From rainbow marshmallows paired with butterscotch to the chocolate-and-peanut beauty that is Rocky Road, marshmallow bars can be made using so many different flavors, and as a bonus, they are the easiest bars you can make! The number of marshmallows you use in these bars can vary: some people like them more fudge than marshmallow; others like them way fluffier, until they’re basically one big marshmallow held together by fudge. I’ve suggested measurements based on each variation’s star ingredients, but feel free to experiment with more or fewer marshmallows to create your perfect bar. Whichever version calls to you, all follow the same method, so making marshmallow magic couldn’t be simpler. –Karlynn Johnston
Marshmallow Bars
Karlynn Johnston's easy recipes for four types of fluffy marshmallow fudge bars.
Ingredients
Butterscotch Rainbow
- 1 cup smooth peanut butter not natural
- ½ cup salted butter
- 1 bag (10 oz/300 g) butterscotch baking chips
- ½ tsp vanilla extract
- 6-8 cups rainbow mini marshmallows
Rocky Road
- 1 cup chunky peanut butter not natural
- ½ cup salted butter
- 1 bag (10 oz/300 g) bag
- ½ tsp vanilla extract
- 6 cups white mini marshmallows
- 1 cup chopped peanuts
Hazelnut Rainbow
- 1 cup chocolate hazelnut spread such as Nutella
- ½ cup salted butter
- 1 bag (10 oz/300 g) semisweet chocolate chips
- ½ tsp vanilla extract
- 6-8 cups rainbow mini marshmallows
- ½-1 cup chopped toasted hazelnuts
Fully Loaded
- 1 cup chunky peanut butter not natural
- ½ cup salted butter
- 1 bag (10 oz/300 g) semisweet chocolate chips
- ½ tsp vanilla extract
- 4 cups white mini marshmallows
- ½ cup chopped peanuts
- ½ cup sweetened shredded coconut
- ½ cup crispy rice cereal
- ½ cup chopped well-drained maraschino cherries
Instructions
- These instructions apply for any of the four varieties of Marshmallow Bars. First, line a 13- × 9-inch pan with parchment paper.

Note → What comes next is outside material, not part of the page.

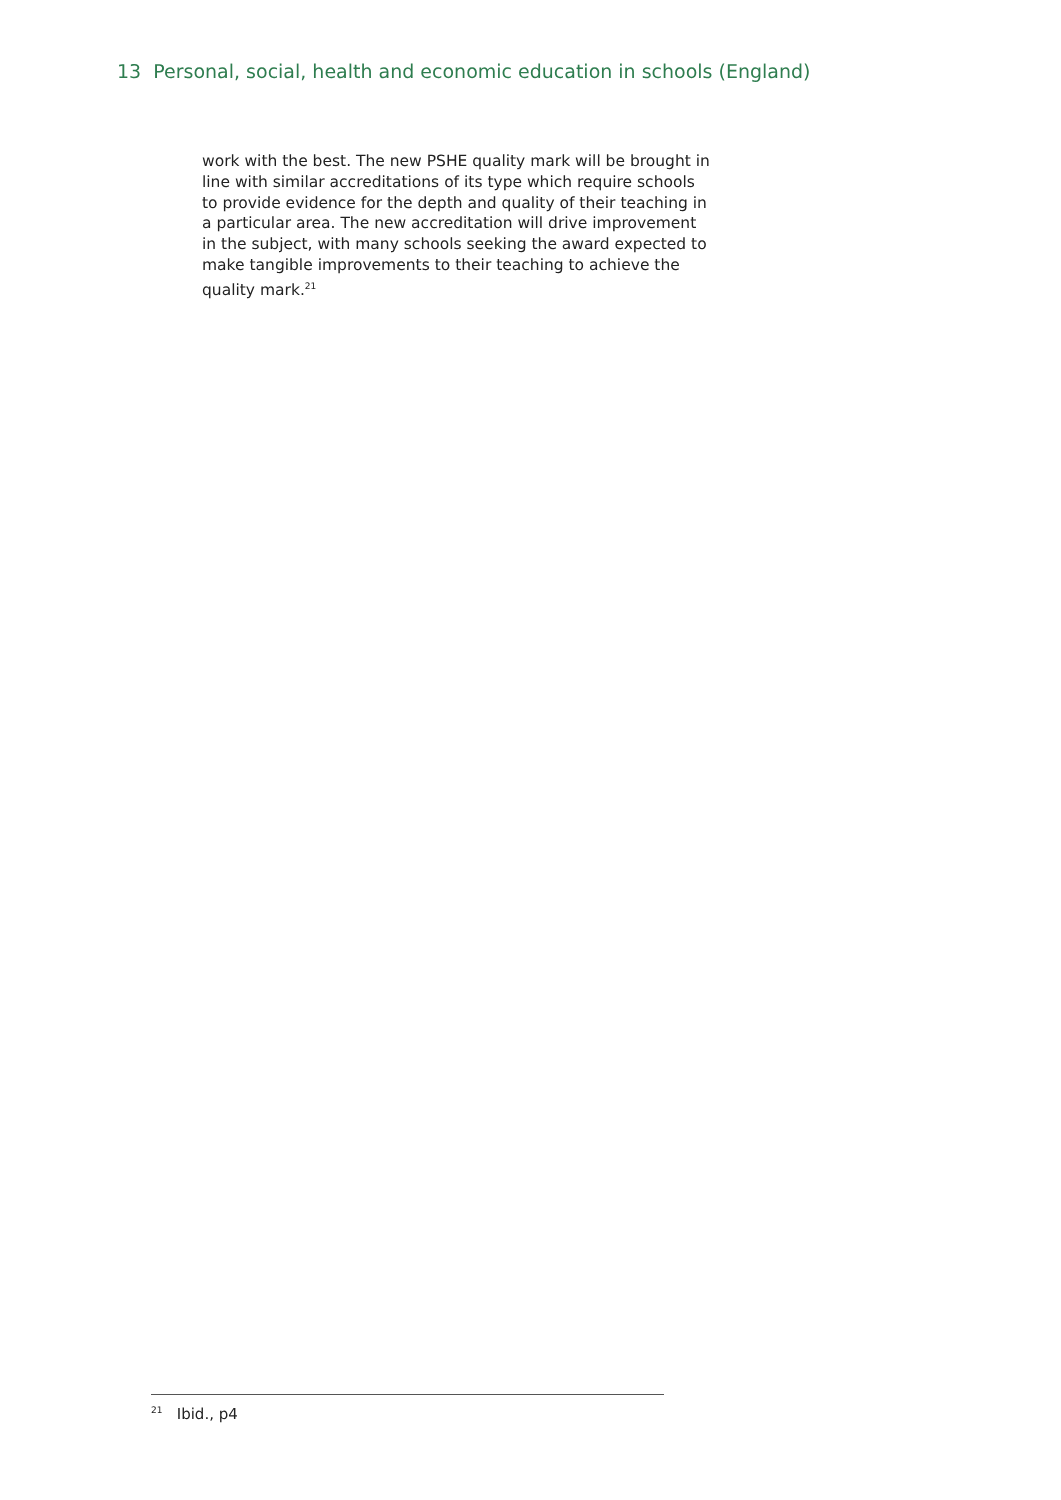13 Personal, social, health and economic education in schools (England)
work with the best. The new PSHE quality mark will be brought in line with similar accreditations of its type which require schools to provide evidence for the depth and quality of their teaching in a particular area. The new accreditation will drive improvement in the subject, with many schools seeking the award expected to make tangible improvements to their teaching to achieve the quality mark.<sup>21</sup>
<sup>21</sup> Ibid., p4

- Place the first three ingredients in a medium saucepan. Heat over medium heat, stirring frequently, until melted, combined and smooth.

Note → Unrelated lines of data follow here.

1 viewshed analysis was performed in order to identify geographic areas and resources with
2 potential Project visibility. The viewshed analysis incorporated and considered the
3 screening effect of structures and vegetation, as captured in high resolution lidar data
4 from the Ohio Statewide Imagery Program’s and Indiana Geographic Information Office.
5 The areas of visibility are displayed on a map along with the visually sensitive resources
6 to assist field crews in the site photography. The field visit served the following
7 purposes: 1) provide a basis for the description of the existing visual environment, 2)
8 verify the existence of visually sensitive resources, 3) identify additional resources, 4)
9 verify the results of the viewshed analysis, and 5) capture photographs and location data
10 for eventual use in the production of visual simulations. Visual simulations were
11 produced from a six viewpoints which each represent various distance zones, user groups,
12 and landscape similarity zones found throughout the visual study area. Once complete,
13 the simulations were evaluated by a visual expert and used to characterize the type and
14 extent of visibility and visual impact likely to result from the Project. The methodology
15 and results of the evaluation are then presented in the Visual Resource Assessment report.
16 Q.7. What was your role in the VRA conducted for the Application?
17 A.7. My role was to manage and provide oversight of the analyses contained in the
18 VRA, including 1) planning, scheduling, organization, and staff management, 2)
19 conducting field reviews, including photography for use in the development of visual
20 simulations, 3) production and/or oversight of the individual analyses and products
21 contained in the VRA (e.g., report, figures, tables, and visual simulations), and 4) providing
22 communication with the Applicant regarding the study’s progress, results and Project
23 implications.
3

- Remove from the heat and stir in the vanilla. Let cool until just warm, but not so hot as to melt the marshmallows in the next step.

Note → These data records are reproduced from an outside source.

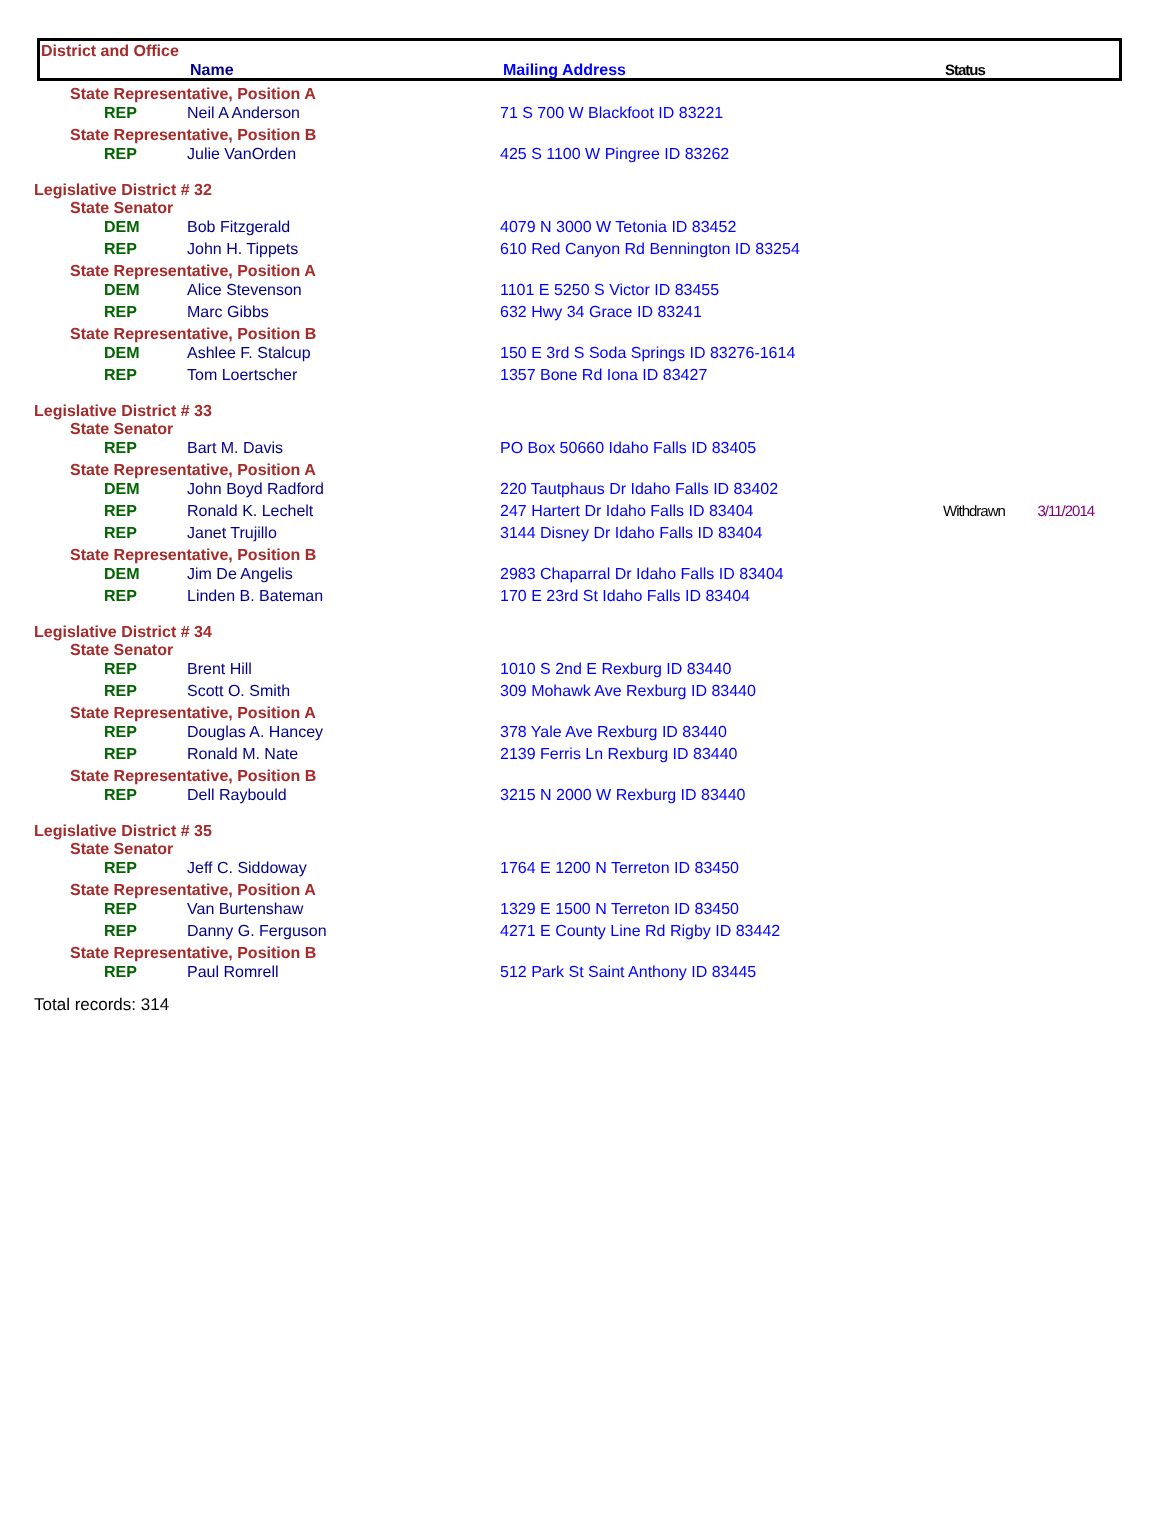District and Office
Name Mailing Address Status
| State Representative, Position A | | | | |
| REP | Neil A Anderson | 71 S 700 W Blackfoot ID 83221 | | |
| State Representative, Position B | | | | |
| REP | Julie VanOrden | 425 S 1100 W Pingree ID 83262 | | |
| Legislative District # 32 | | | | |
| State Senator | | | | |
| DEM | Bob Fitzgerald | 4079 N 3000 W Tetonia ID 83452 | | |
| REP | John H. Tippets | 610 Red Canyon Rd Bennington ID 83254 | | |
| State Representative, Position A | | | | |
| DEM | Alice Stevenson | 1101 E 5250 S Victor ID 83455 | | |
| REP | Marc Gibbs | 632 Hwy 34 Grace ID 83241 | | |
| State Representative, Position B | | | | |
| DEM | Ashlee F. Stalcup | 150 E 3rd S Soda Springs ID 83276-1614 | | |
| REP | Tom Loertscher | 1357 Bone Rd Iona ID 83427 | | |
| Legislative District # 33 | | | | |
| State Senator | | | | |
| REP | Bart M. Davis | PO Box 50660 Idaho Falls ID 83405 | | |
| State Representative, Position A | | | | |
| DEM | John Boyd Radford | 220 Tautphaus Dr Idaho Falls ID 83402 | | |
| REP | Ronald K. Lechelt | 247 Hartert Dr Idaho Falls ID 83404 | Withdrawn | 3/11/2014 |
| REP | Janet Trujillo | 3144 Disney Dr Idaho Falls ID 83404 | | |
| State Representative, Position B | | | | |
| DEM | Jim De Angelis | 2983 Chaparral Dr Idaho Falls ID 83404 | | |
| REP | Linden B. Bateman | 170 E 23rd St Idaho Falls ID 83404 | | |
| Legislative District # 34 | | | | |
| State Senator | | | | |
| REP | Brent Hill | 1010 S 2nd E Rexburg ID 83440 | | |
| REP | Scott O. Smith | 309 Mohawk Ave Rexburg ID 83440 | | |
| State Representative, Position A | | | | |
| REP | Douglas A. Hancey | 378 Yale Ave Rexburg ID 83440 | | |
| REP | Ronald M. Nate | 2139 Ferris Ln Rexburg ID 83440 | | |
| State Representative, Position B | | | | |
| REP | Dell Raybould | 3215 N 2000 W Rexburg ID 83440 | | |
| Legislative District # 35 | | | | |
| State Senator | | | | |
| REP | Jeff C. Siddoway | 1764 E 1200 N Terreton ID 83450 | | |
| State Representative, Position A | | | | |
| REP | Van Burtenshaw | 1329 E 1500 N Terreton ID 83450 | | |
| REP | Danny G. Ferguson | 4271 E County Line Rd Rigby ID 83442 | | |
| State Representative, Position B | | | | |
| REP | Paul Romrell | 512 Park St Saint Anthony ID 83445 | | |
Total records: 314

- Place the remaining ingredients in a large bowl. Pour in the peanut butter mixture, stirring to coat completely.
- Pour into the prepared pan, spreading evenly. Refrigerate for 2 to 3 hours, then slice into 24 bars.
- Store in an airtight container in layers, with parchment or waxed paper between each layer, in the fridge for up to 5 days or in the freezer for up to 3 months.